Which helps to support the idea that "ka-liau" might indeed be an elided form of "kau-liau", with "liau" being a full verb.
Not sure if this applies here, but kàu regularly elides to kà in Formosan Hoklo. In a lot of contexts, unelided kàu sounds weird to me and might even be incorrect.
I've never heard you speak, but if you are using a Taiwanese accent to pronounce your words, then I guess the difference between 'kā-liáu' and 'kà-liáu' will be much more extreme than in PGHK, and it is therefore more important that you know whether it is 3 or 1 in the first syllable.
People who hear me speak usually think I'm from somewhere else. TWnese usually think I have a Malayan sound, Malayans think I'm from Taiwan or some other island in Nusantara, and Hokkienese think I'm from Kwongtung.

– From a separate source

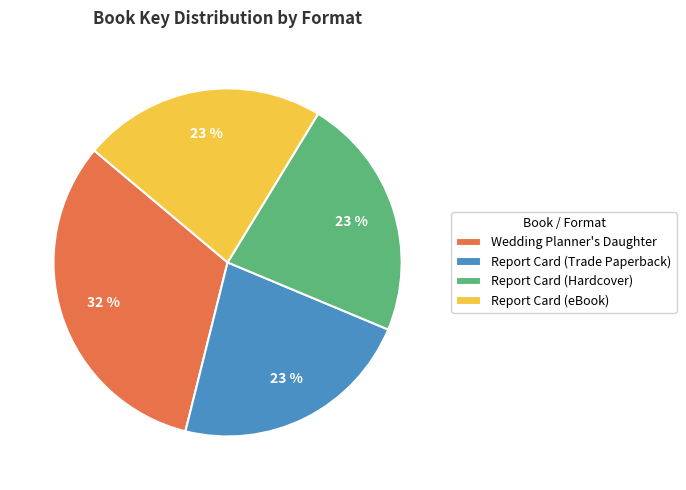

How many segments does this pie chart have?

4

Now, I think the tone band in TWnese Hoklo (and other dialects too, inc. Amoy) is actually pretty narrow, and subjectively low. My impression of PgHK is that it goes pretty high. Then again, I still can't tell who's a native spkr vs who's speaking it with a Teochew or Canto lilt. All I know is that I always have to remind myself to squash my tone band when I speak Hoklo. In Amoy and TW, it can be the difference btw people switching to Mandarin on me or not! Day and night.
This sort of thing gives me a headache too, so I avoid it by sticking firmly to one variety and learning and using only the words from that variety in the context of that variety. I've been a bit slow to realise, but Amhoanna, is it right to say that you are aiming at learning a larger inclusive unified sort of Hokkien that includes all the riches of the different varieties? That's a much better ambition i think than a narrow standard that excludes anything not from Amoy, as it makes everyone happy.

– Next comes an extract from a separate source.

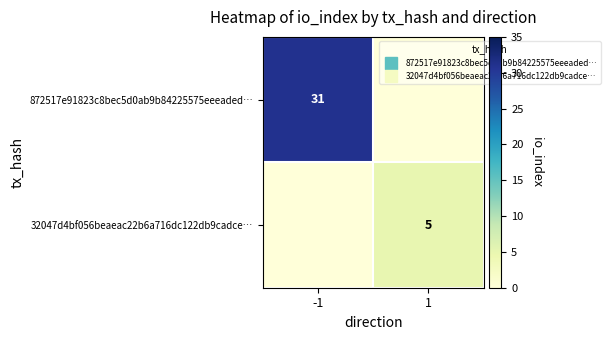

Between -1 and 1, which is larger?

-1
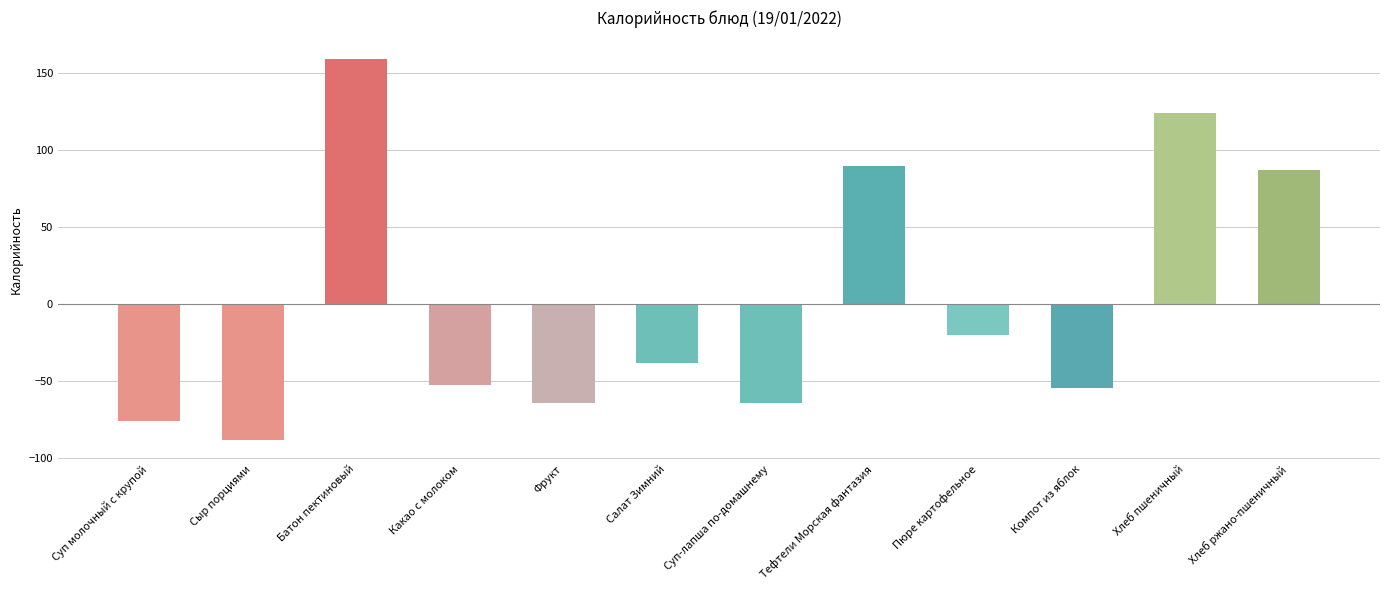

Count the number of values greater than -38.

5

Well, Ah-bin, U're sticking to one dialect (actually two) for the sake of mastering it and describing it. That's probably necessary. Yeah, I do subscribe to a unified theory of Hokkien-Teochew! In TW and Amoy I feel constrained to use the localized Hoklo that I've learned. I always feel set free in MY and even SG to talk Hoklo any damn way I see fit. I'm driven by aesthetic urges and by ideology as well. I won't argue with Freud here. The Hoklo urge is tied to the sex drive for me.
For me, no dialect of Hoklo is less sexy than TWnese, with its clipped cadences, Japanese influences e.g. overuse of Tng 唐 literary readings and lack of female spkrs of childbearing age.
If some people ever read this and get offended, good! Things didn't have to be this way.